Not to mention the taste, which Tominaga describes as moist, with a nutty, buttery flavor. “These are moister than usual potatoes, because they don’t have all that starch that makes them dry, like baking potatoes.”

Chef and Oregon Potato Commission member Leif Eric Benson is working with farmers on a project that maps which heirloom potatoes grow best where, similar to how wine-producing regions are identified by the type of grape. The potatoes are submitted by growers, coded with a number and presented to a panel for a blind taste test.

“Growers, chefs and consumers never have the opportunity to compare the taste of different potatoes,” Benson says. “When compared side-by-side, you can really distinguish the flavors, textures and expression of the terroir—the characteristics of the soil and growing conditions.” A flavor matrix empowers the tasters with a lexicon of words to describe what they are tasting, such as earthy, nutty, buttery and sweet.

Colorful spuds

Heirloom fingerling potatoes come in yellow, red and purple varieties, and most growers produce several types of each hue. “A few years ago, people didn’t know what to think about a small potato that is purple both inside and out,” Fell says.

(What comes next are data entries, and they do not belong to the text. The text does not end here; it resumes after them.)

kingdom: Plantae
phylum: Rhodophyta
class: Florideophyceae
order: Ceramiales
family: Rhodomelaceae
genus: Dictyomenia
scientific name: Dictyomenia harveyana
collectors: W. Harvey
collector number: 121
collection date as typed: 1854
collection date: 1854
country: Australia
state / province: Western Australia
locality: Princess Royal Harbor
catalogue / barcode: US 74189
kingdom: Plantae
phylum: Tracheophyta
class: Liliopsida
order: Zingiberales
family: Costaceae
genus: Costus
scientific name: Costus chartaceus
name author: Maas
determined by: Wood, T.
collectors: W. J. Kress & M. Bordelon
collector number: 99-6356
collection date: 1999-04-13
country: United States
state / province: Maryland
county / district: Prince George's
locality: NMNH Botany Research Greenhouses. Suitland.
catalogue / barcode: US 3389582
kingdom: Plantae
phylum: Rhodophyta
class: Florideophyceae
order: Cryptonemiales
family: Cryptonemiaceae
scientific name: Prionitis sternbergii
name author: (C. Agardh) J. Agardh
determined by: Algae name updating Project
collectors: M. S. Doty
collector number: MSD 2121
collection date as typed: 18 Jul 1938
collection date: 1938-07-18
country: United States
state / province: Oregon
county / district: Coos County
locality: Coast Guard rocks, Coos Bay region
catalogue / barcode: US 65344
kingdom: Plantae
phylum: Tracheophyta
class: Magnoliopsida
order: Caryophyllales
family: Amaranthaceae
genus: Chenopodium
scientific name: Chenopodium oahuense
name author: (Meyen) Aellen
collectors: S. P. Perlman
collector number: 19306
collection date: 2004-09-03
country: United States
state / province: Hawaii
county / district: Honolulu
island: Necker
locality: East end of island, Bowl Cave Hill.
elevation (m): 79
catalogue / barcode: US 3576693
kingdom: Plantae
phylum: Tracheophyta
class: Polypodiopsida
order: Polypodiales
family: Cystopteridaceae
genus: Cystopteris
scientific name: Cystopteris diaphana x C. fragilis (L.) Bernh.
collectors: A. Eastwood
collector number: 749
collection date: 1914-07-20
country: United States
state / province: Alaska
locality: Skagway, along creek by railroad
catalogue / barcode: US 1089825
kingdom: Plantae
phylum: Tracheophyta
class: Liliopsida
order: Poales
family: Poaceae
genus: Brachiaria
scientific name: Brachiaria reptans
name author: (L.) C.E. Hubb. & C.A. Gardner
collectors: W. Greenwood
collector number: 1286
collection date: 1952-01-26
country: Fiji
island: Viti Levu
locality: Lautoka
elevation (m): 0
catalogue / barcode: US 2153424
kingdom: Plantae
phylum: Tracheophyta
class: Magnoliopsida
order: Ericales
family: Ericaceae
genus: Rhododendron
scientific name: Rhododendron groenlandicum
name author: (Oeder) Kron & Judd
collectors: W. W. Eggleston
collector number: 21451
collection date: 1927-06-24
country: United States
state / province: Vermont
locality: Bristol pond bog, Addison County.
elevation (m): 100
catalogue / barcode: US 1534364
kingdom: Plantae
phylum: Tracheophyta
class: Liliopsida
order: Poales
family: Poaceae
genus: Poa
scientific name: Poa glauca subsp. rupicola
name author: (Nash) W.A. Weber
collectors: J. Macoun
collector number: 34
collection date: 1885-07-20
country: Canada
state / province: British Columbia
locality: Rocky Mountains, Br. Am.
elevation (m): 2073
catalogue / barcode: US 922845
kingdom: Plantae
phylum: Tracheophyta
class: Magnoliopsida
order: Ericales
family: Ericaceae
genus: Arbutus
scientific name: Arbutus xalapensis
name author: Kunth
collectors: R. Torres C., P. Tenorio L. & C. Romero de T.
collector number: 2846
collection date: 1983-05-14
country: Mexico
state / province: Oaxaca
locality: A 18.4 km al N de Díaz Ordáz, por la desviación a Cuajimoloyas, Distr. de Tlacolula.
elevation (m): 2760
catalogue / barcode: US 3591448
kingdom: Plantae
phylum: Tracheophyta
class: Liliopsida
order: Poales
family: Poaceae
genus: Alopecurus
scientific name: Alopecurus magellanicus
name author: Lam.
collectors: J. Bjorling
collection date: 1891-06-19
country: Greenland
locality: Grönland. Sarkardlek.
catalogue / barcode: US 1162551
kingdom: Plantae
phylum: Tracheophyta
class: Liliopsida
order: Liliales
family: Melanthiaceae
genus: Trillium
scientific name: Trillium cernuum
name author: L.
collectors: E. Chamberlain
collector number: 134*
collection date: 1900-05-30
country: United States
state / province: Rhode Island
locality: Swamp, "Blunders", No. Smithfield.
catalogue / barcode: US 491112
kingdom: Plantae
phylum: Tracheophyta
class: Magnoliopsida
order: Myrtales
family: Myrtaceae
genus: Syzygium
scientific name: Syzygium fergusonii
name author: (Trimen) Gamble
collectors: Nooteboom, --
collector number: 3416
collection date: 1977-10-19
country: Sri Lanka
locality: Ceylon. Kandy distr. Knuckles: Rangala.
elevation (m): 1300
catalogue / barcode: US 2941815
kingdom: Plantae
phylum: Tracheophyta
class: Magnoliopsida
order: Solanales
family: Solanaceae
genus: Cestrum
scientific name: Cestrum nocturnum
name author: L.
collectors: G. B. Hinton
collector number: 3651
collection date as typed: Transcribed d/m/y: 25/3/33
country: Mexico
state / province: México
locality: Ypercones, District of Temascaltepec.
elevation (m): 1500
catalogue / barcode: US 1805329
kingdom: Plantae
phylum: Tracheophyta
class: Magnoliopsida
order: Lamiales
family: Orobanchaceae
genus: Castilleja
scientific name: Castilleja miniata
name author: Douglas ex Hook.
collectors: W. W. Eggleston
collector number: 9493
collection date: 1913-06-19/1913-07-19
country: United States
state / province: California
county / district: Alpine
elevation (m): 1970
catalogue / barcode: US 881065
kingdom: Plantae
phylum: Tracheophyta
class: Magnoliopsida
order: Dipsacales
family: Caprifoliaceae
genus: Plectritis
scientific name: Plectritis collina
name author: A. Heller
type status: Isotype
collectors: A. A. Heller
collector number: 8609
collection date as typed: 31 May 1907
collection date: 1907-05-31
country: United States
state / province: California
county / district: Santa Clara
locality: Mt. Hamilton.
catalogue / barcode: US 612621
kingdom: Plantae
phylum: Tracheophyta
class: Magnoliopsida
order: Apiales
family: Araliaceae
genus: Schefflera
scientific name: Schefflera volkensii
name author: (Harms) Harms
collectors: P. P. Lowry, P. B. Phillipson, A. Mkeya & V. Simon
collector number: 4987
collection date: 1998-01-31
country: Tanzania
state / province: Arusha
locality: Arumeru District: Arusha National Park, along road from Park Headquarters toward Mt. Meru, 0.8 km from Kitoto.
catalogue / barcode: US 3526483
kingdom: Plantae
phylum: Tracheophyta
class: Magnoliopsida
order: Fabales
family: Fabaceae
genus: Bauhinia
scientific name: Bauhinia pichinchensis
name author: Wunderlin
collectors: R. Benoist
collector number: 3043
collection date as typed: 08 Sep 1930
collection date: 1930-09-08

“Television cooking shows have really helped.” Weary of the bad press against carbs, growers stress that colored potatoes are fat free and high in fiber and antioxidants. “Fingerlings work well in many preparation methods, from cold and warm salads to roasting, baking, boiling and steaming,” Benson adds.

Tominaga, whose best-sellers are the golden varieties of Russian Banana and La Ratte, says supply and demand drives the price of fingerlings. “We sell according to size, [but] we don’t want them very big,” Tominaga says. “The yellows are a familiar color, and so they’re the top sellers. Then the reds—ours are Red Thumb and French Fingerling—followed by the Purple Fiesta and the Purple Peruvian, which yield less and are therefore more expensive to grow based on cost per acre. As a result, the purples cost consumers a little more and we don’t sell as many, but [we] make up the loss on the yellows.”

The United States Potato Board reports that consumers pay about 85 cents a pound for specialty potatoes, versus 45 to 60 cents a pound for a typical five-pound bag of baking potatoes. The board says that buying direct from the grower is usually a better value.